9. Thinking Paper Trading Is Just As Good As Live Trading: I am one of the few investors out there that thinks paper trading is deceptive. For those who don’t know what that is. paper trading is when you stimulate the trades so you get a feel for the market. Instead of trading with real money, you simply simulate the trading. This isn’t bad when you are creating a trading plan and you want to see how it works without losing our shirt. I get it, that is great, I see the value in that. BUT, the biggest mistake new traders and investors make is to think that their success in paper trading will port over to live trading. On the surface this seems odd of me to say. If the trading plan works on paper it should work live. YES, technically this is true, but there is one thing missing in paper trading, and that is your mental state. When you paper trade and the market goes against you, you don’t feel that emotion you feel when you lose money. Why is this important? Well, if you are trading on paper and the market is against you, you are likely to stay in the bad trade until it moves in your favor because you don’t REALLY have money in it. But when real money is on the line it is NOT easy to let a losing trade ride like that. Chances are, if the market moves even slightly against you, you will panic. That panic wont be there in paper trading, but it will be there during live trading and the mental involvement will make all the difference. So, if your system works well on paper, be sure you treat the paper trading like you would if real money was on the line, otherwise it becomes an exercise in futility.

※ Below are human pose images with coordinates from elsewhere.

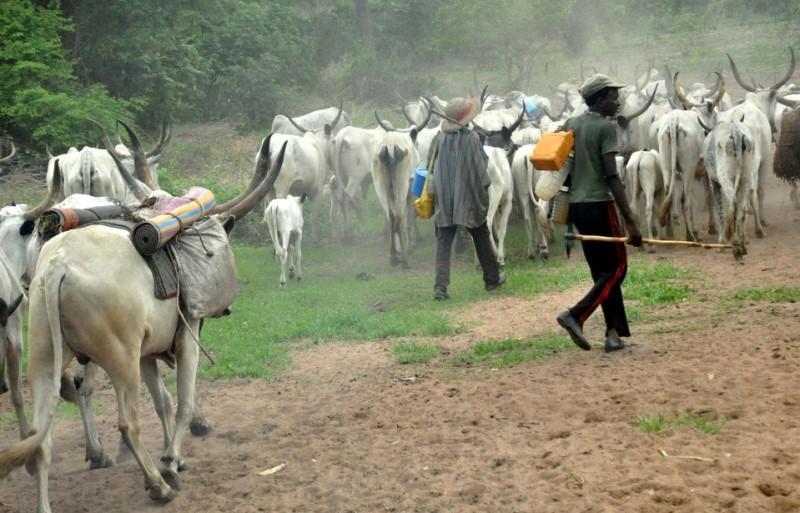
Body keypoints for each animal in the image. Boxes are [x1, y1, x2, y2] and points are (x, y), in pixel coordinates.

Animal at [0, 126, 289, 511]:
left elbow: (163, 403)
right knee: (127, 422)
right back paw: (157, 483)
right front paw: (171, 460)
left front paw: (173, 455)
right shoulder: (186, 335)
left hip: (46, 358)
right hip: (120, 360)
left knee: (41, 437)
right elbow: (182, 402)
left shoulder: (147, 354)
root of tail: (59, 266)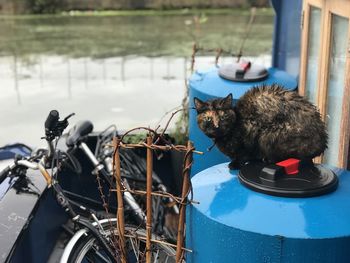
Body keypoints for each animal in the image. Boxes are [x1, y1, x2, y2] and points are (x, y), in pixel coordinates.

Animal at [194, 84, 328, 171]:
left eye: (223, 117)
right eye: (208, 119)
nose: (217, 126)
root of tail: (322, 143)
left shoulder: (250, 134)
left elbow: (244, 154)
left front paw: (235, 164)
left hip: (268, 135)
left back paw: (267, 159)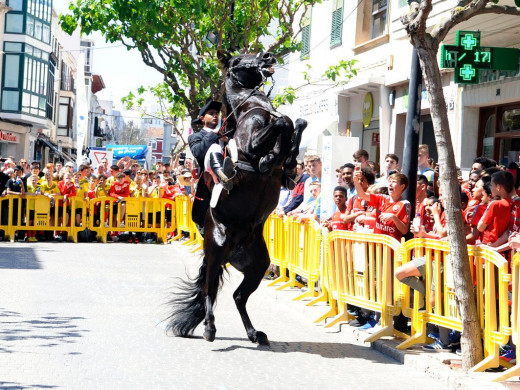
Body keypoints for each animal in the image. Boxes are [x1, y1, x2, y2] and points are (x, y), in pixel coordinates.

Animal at [165, 51, 306, 344]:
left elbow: (296, 123)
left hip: (258, 265)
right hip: (217, 249)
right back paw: (209, 328)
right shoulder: (250, 144)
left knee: (238, 296)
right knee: (209, 289)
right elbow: (282, 122)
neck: (254, 106)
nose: (268, 56)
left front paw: (287, 163)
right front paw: (269, 158)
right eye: (240, 59)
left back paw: (254, 333)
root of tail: (235, 246)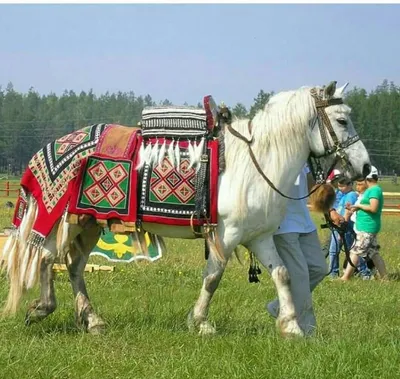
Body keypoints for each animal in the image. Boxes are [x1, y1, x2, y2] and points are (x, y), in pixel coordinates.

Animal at [0, 81, 370, 336]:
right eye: (341, 120)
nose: (366, 168)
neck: (256, 163)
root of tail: (52, 146)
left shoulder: (259, 236)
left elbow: (282, 274)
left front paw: (291, 325)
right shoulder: (226, 234)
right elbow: (213, 277)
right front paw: (201, 322)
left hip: (90, 221)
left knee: (74, 266)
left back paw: (92, 320)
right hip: (65, 219)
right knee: (47, 258)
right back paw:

10. Increasing Your Trade Size Prematurely: I’ve made this mistake so many times. When you are on a roll and making money say, trading a $1000 a time and making say $200 a day or even a week, it will be tempting to say to yourself “ if I am making $200 a day or $200 extra a week, let me put $2000 in so Ill make $400 a day or a week.” This is a big mistake. You are taking on more risk because of a few successes. The root of this is greed. My rule of thumb is if your usual trade size is $1000 don’t even think about doubling it until your account is at least $4000. Now, again I am not a financial advisor this is purely my opinion, but it makes sense doesn’t it? You need to earn the right to increase your trade size. Raising it prematurely increases your risk when you can least afford it and if a bad trading day occurs, you could wipe out your account. Remember with increased trade sizes, yes increases in potential profits but also potential risk as well. It goes both ways. So think of a good threshold and then once you reach it, then you can think about adding to your trade size.
So there you have it, 10 of the biggest mistakes new investors and traders in Crypto make. Many of these mistakes aren’t covered in other videos but I think they are super important.
I hope you enjoy the last video and this video on the subject. I will see you in the next Episode of The Blockchain Immersive Podcast.